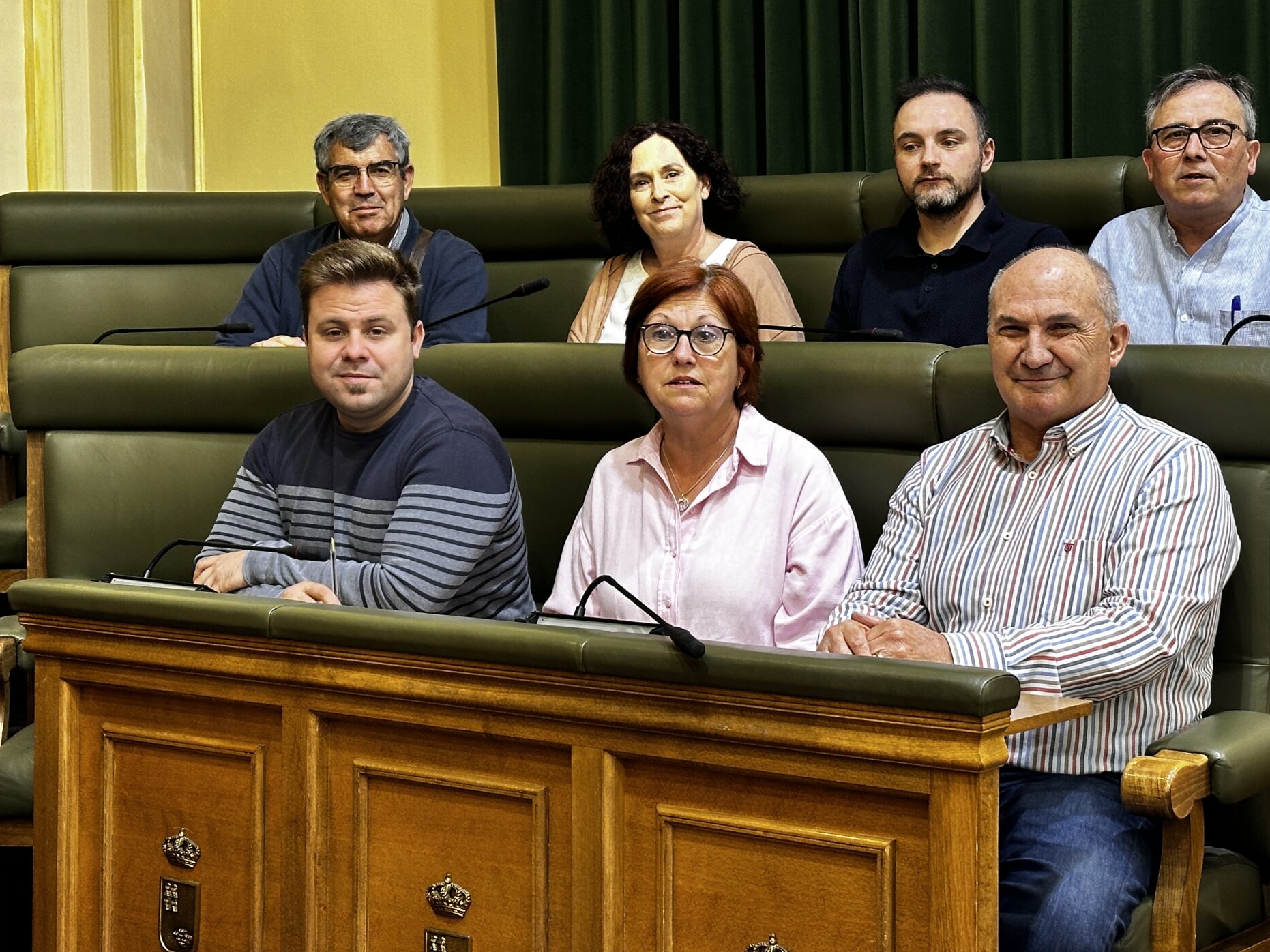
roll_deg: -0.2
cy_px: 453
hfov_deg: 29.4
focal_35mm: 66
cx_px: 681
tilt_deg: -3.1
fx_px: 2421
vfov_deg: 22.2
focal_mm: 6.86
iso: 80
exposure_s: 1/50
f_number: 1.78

--

_PROBLEM TO SOLVE_
Transcribe all the material exactly; skip every image.

_EXPECTED ANSWER_
roll_deg: -0.2
cy_px: 453
hfov_deg: 29.4
focal_35mm: 66
cx_px: 681
tilt_deg: -3.1
fx_px: 2421
vfov_deg: 22.2
focal_mm: 6.86
iso: 80
exposure_s: 1/50
f_number: 1.78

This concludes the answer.